Fonterra drops restructuring plan

Henry van der Heyden
Henry van der Heyden
Fonterra has put its preferred capital restructuring plan to one side and gone back to the drawing board.

Chairman Henry van der Heyden said a series of farmer shareholder meetings around the country supported the board's decision to stop promoting its preferred capital restructuring option, which would have seen part of the company publicly listed on the New Zealand Stock Exchange.

‘‘There was a sense of relief that the board has parked the preferred option,'' he said in an interview.

But the meetings had also reinforced farmer support for the strategic direction the dairy company was taking, of growing its business through international joint ventures and acquisition, but not at the expense of farmer control.

Mr van der Heyden said the board and management had stopped work on its preferred option, which would not be part of the next step in the capital restructuring process.
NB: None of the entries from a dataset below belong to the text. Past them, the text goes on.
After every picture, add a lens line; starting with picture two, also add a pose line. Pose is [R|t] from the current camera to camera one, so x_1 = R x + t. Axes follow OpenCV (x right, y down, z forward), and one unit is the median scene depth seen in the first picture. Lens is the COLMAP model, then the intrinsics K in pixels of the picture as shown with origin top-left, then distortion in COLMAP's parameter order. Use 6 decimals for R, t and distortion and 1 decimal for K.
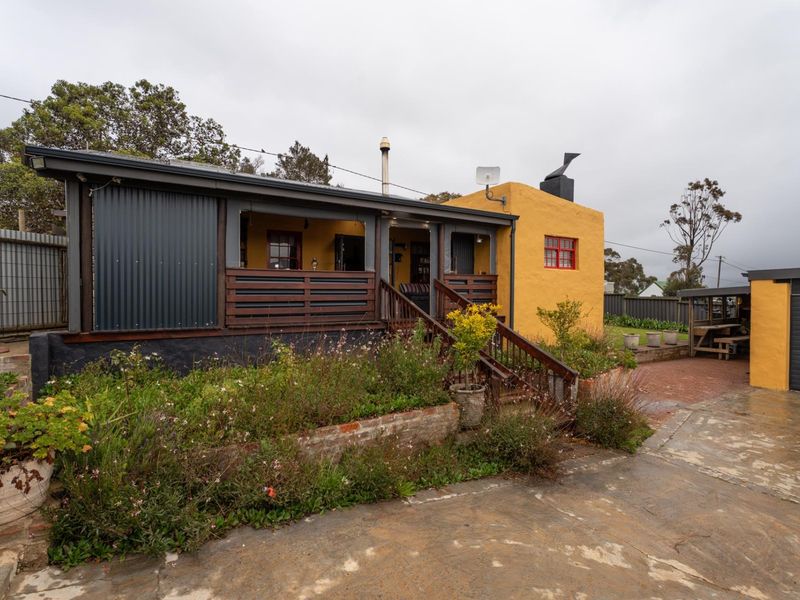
lens RADIAL K [[403.2, 0, 397.6], [0, 403.2, 300.9], [0, 0, 1]] dist [0.005753, 0.000229]
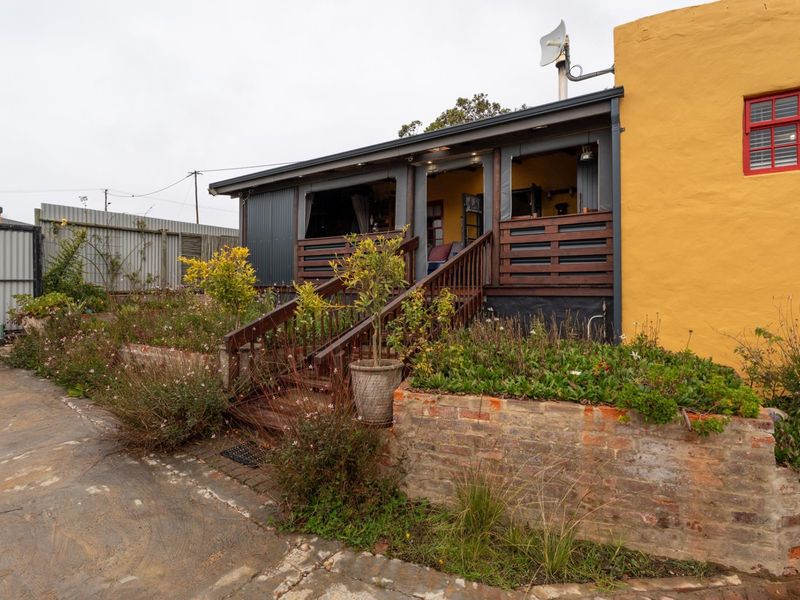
lens RADIAL K [[407.4, 0, 397.5], [0, 407.4, 281.5], [0, 0, 1]] dist [0.005503, -0.000042]
pose [[0.429568, -0.008734, -0.902992, 0.742730], [-0.020959, 0.999587, -0.019639, 0.057658], [0.902791, 0.027362, 0.429208, 0.617791]]
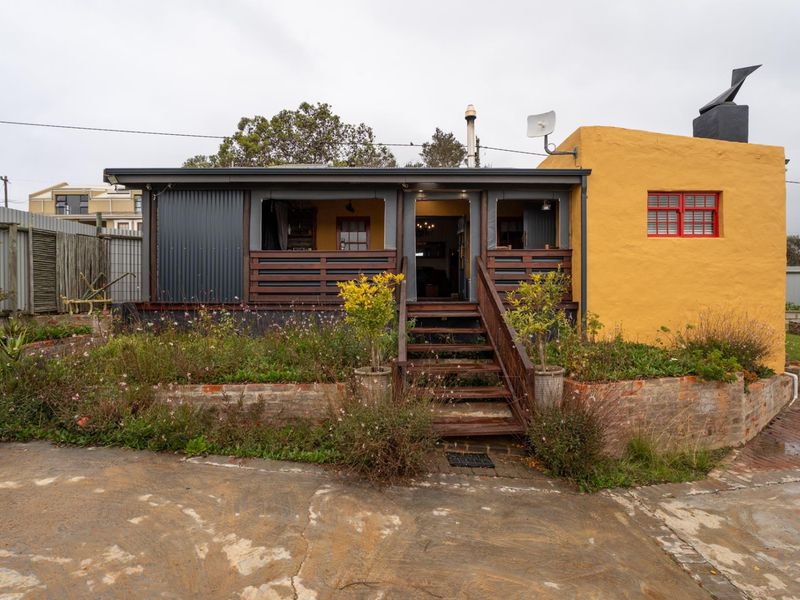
lens RADIAL K [[427.1, 0, 395.3], [0, 427.1, 289.2], [0, 0, 1]] dist [-0.005891, 0.000216]
pose [[0.859085, -0.001590, -0.511831, 0.457951], [-0.009014, 0.999793, -0.018235, 0.037548], [0.511754, 0.020279, 0.858893, 0.150200]]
Instead, they were looking once again at the other capital restructuring options that met farmer demands of retaining control and a transparent milk pricing mechanism.
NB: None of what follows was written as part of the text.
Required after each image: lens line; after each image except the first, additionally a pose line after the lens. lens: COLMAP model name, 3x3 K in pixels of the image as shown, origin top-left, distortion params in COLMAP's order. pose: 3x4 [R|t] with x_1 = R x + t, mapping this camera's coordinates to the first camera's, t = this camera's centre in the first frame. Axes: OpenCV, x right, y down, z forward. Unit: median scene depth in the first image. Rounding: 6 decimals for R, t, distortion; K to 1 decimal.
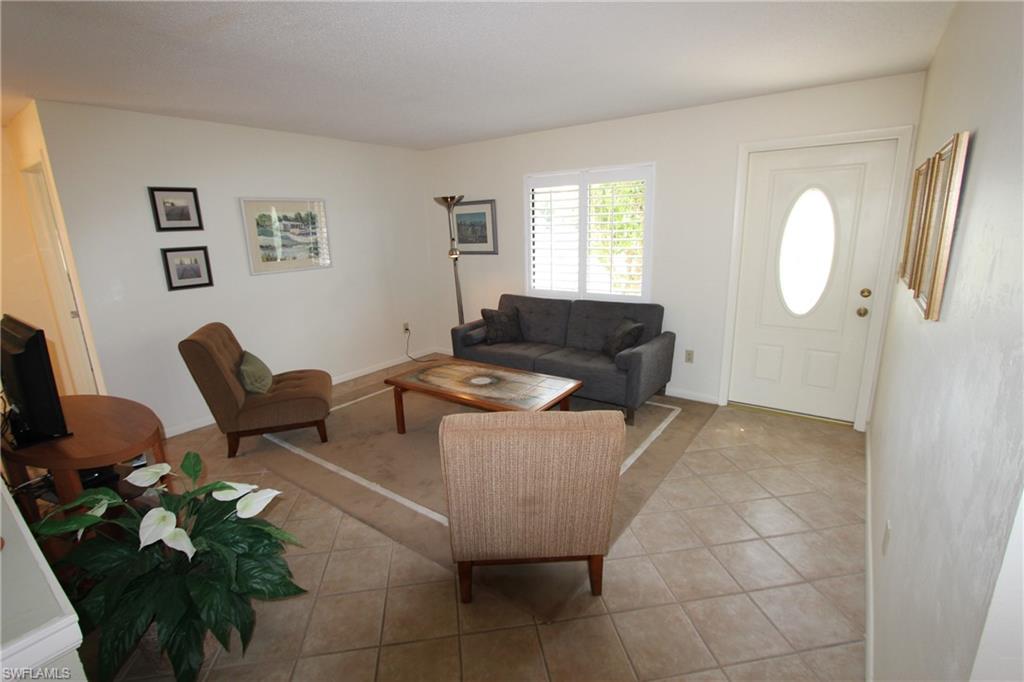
lens RADIAL K [[468.3, 0, 512.0], [0, 468.3, 341.0], [0, 0, 1]] dist [-0.013077, 0.000212]
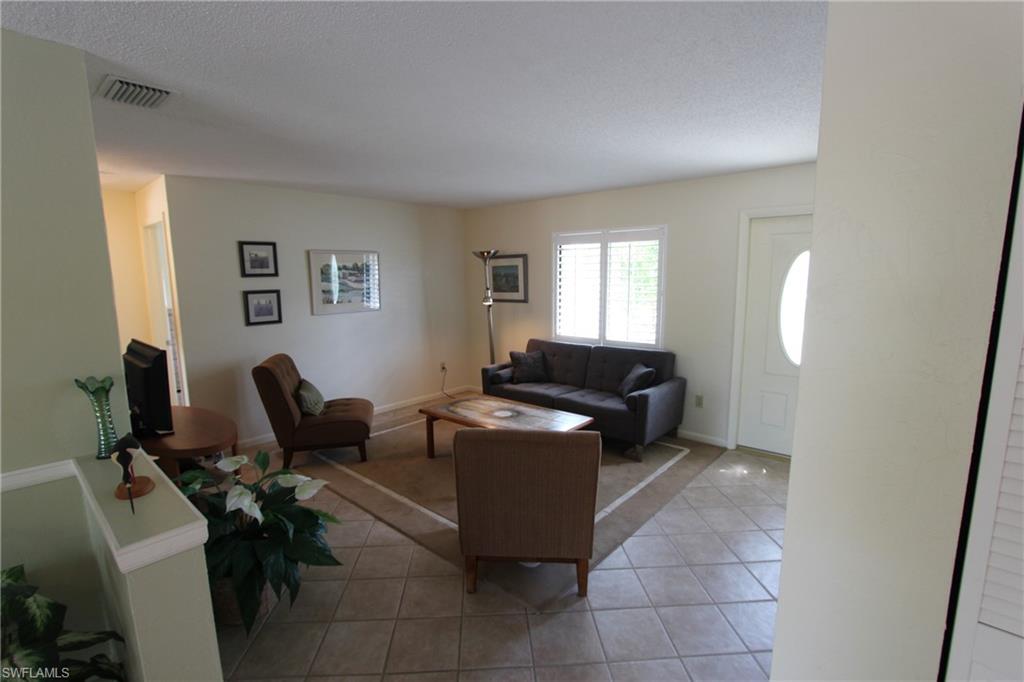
lens RADIAL K [[468.3, 0, 512.0], [0, 468.3, 341.0], [0, 0, 1]] dist [-0.013077, 0.000212]
pose [[0.995393, 0.031531, -0.090550, 0.052056], [-0.040405, 0.994375, -0.097907, 0.020790], [0.086954, 0.101115, 0.991068, -0.127359]]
Shareholders have told the board redemption risk and shareholder choice, initially identified by Fonterra as a farmer concern, were of less importance to them, but possibly a worry to the dairy company.
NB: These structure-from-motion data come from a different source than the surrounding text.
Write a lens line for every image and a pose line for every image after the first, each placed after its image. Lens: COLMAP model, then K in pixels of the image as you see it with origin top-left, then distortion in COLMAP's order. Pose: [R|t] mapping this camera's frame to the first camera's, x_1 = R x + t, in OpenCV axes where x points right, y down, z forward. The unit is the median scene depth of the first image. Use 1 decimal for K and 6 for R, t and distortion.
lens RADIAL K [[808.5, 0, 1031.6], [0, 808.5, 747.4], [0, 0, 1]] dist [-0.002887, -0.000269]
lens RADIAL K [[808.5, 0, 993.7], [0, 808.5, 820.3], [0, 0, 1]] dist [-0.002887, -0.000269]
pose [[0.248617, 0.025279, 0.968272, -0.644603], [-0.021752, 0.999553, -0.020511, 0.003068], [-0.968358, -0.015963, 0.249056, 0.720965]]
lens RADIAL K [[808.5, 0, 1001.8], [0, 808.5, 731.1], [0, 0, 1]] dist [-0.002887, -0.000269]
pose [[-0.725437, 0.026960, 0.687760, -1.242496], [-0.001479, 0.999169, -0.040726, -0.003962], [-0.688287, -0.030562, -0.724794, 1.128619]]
Other options considered by the company but rejected were a part divestment of downstream businesses, non-voting B class shares, hybrid debt, letter stocks and a call option over processing assets.

Mr van der Heyden said that while it was taking longer than expected, that was the way co-operatives operated.

‘‘It's the way we do business.''

There was no pressure for a quick resolution to the capital restructuring issue, other than for creating a new milk price mechanism, which required a change to the constitution, and would be presented at the annual meeting later this year.

This latest round of meetings had attracted about 2500 shareholders from around the country, he said.